As intense as his mental assault yodeling was, once it was over and Izuku could think for even a moment, any lingering pain was near instantly evaporated by him calling on the power of his quirk, his system now flooding with supercharged adrenaline dulling any such sensations. Like a cornered animal about to spring out, his body fairly erupted in arcs of green electricity, he jumped to his feet, and twisted around with a kick designed literally to sweep the mad Austrian off his feet…

…Only to find the giant teen suspended in the air, a familiar microfilament band wrapped around the body of the annoyance.

"Bleaaaggghhh! WHO DARES TO!?"

Der Jodler clearly was trying to fire his quirk, his face scrunched up like he was thinking way too hard. Or was really constipated. Or maybe both. Izuku didn't know. He wasn't exactly a good judge of others' bowel movements. Not even he would go that exhaustive in his research.

"Huh." Turning his quirk off, Izuku followed the band all the way up to the rooftop of a nearby building where, as he expected, he found his homeroom teacher standing as stiff and dispassionate as ever.
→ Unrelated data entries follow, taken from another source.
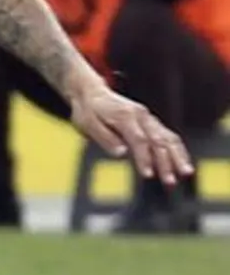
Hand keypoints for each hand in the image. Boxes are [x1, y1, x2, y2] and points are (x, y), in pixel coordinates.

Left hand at [67, 82, 192, 184]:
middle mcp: (141, 116)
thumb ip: (105, 138)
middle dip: (166, 162)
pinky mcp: (152, 123)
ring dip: (178, 157)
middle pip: (158, 140)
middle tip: (170, 181)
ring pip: (169, 138)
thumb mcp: (87, 124)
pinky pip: (169, 137)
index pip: (139, 140)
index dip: (144, 158)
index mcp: (124, 116)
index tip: (148, 175)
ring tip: (186, 174)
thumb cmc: (88, 111)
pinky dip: (178, 151)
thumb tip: (121, 154)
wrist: (91, 93)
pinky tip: (183, 165)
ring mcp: (148, 119)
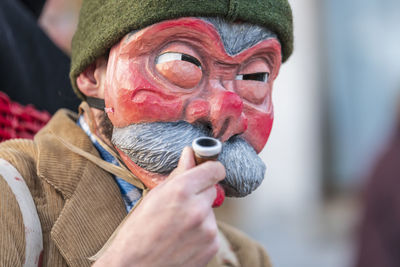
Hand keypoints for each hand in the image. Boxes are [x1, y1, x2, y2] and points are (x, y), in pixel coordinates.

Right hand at [93, 147, 225, 266]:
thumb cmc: (138, 233)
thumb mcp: (154, 196)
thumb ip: (177, 174)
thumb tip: (190, 154)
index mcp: (181, 191)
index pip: (214, 169)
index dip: (211, 169)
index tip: (209, 171)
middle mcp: (198, 208)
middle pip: (212, 190)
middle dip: (200, 194)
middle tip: (181, 205)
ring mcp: (207, 229)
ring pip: (210, 211)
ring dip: (200, 214)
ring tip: (178, 227)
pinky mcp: (212, 245)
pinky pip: (211, 229)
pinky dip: (201, 232)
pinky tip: (183, 239)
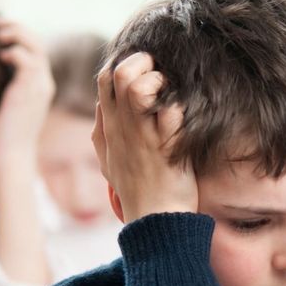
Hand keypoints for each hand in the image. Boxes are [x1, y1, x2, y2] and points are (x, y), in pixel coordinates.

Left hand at [0, 19, 54, 172]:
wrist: (12, 156)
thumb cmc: (4, 137)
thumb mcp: (5, 107)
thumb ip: (3, 88)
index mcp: (40, 86)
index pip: (36, 51)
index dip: (20, 35)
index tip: (0, 31)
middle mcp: (44, 83)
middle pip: (38, 42)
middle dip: (18, 27)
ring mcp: (39, 86)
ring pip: (35, 45)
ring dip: (16, 34)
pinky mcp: (29, 90)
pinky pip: (26, 59)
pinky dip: (13, 50)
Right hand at [93, 51, 193, 222]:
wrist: (154, 222)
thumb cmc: (136, 191)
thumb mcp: (108, 163)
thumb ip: (101, 133)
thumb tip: (99, 107)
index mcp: (110, 128)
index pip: (105, 79)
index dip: (124, 65)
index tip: (146, 74)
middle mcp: (124, 129)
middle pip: (120, 74)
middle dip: (143, 63)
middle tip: (162, 76)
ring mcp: (144, 138)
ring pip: (141, 88)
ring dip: (160, 83)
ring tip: (172, 96)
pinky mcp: (167, 149)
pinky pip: (173, 114)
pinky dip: (181, 109)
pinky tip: (186, 118)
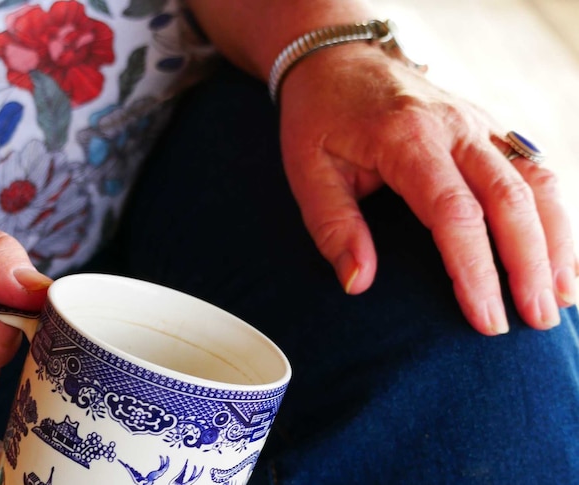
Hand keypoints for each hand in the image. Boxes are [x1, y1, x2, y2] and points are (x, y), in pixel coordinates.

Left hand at [277, 44, 575, 335]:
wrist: (338, 60)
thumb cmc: (319, 118)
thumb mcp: (306, 170)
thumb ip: (333, 226)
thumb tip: (358, 283)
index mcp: (407, 138)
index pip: (454, 212)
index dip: (475, 269)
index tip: (486, 319)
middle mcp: (455, 127)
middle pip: (511, 198)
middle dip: (530, 264)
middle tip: (536, 322)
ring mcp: (479, 123)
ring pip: (537, 181)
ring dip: (556, 241)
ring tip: (561, 298)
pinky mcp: (488, 127)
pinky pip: (534, 168)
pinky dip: (554, 213)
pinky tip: (558, 254)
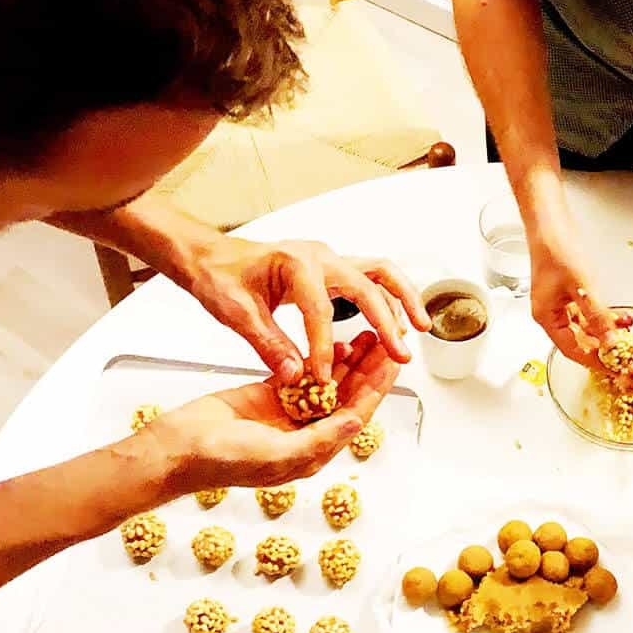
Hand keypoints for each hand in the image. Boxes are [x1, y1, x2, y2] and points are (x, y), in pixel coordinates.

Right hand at [145, 331, 395, 492]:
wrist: (176, 448)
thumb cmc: (219, 461)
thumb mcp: (275, 455)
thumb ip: (317, 440)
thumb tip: (356, 423)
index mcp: (312, 452)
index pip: (355, 415)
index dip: (377, 388)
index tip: (394, 363)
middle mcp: (305, 433)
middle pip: (348, 396)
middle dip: (369, 369)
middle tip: (388, 340)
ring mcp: (287, 413)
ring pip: (328, 382)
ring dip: (349, 361)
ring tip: (368, 335)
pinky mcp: (269, 395)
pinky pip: (303, 375)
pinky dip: (319, 359)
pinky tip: (335, 342)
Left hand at [181, 235, 428, 382]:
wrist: (211, 256)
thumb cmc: (219, 276)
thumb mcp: (236, 313)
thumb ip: (269, 344)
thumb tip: (296, 374)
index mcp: (296, 264)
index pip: (320, 310)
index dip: (324, 346)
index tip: (325, 376)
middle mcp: (320, 257)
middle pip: (369, 284)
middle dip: (388, 322)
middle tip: (401, 353)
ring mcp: (329, 261)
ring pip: (380, 272)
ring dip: (403, 299)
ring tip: (420, 328)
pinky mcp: (331, 271)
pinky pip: (371, 279)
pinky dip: (389, 298)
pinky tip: (395, 322)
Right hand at [530, 228, 632, 367]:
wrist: (550, 223)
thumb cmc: (557, 249)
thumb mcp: (582, 287)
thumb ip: (597, 316)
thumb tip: (610, 342)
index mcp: (546, 317)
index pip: (571, 350)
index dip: (594, 361)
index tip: (614, 367)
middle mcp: (550, 314)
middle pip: (578, 341)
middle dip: (602, 348)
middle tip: (625, 355)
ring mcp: (559, 304)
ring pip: (585, 328)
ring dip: (605, 332)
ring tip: (628, 336)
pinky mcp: (568, 293)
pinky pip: (587, 313)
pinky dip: (603, 317)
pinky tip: (620, 318)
"Hmmmmph. And here I was expecting not to have to exert so much effort this early in the morning. Midoriya, get to class," Eraser Head said tiredly.

Izuku blinked owlishly a few times, looking between the depowered Austrian teen and his instructor before going, "Uhhh… right. Thank you, sensei!" He made to straighten up and bow, but as he did, he groaned out, Der Jodler having apparently gotten in more and better kicks than he'd thought while he was writhing in pain on the ground and at his mercy… or lack thereof.

"And while you're at, go and see Recovery Girl on the way. Tell her I'll explain when I get there."

Izuku settled for a simple nod, and shuffled as best he could the final stretch to UA.

"Foreigners," Aizawa said, rubbing his temples in exasperation, as he pulled Der Jodler up towards him and leapt from building to building to the nearest police station. "So many foreigners these days."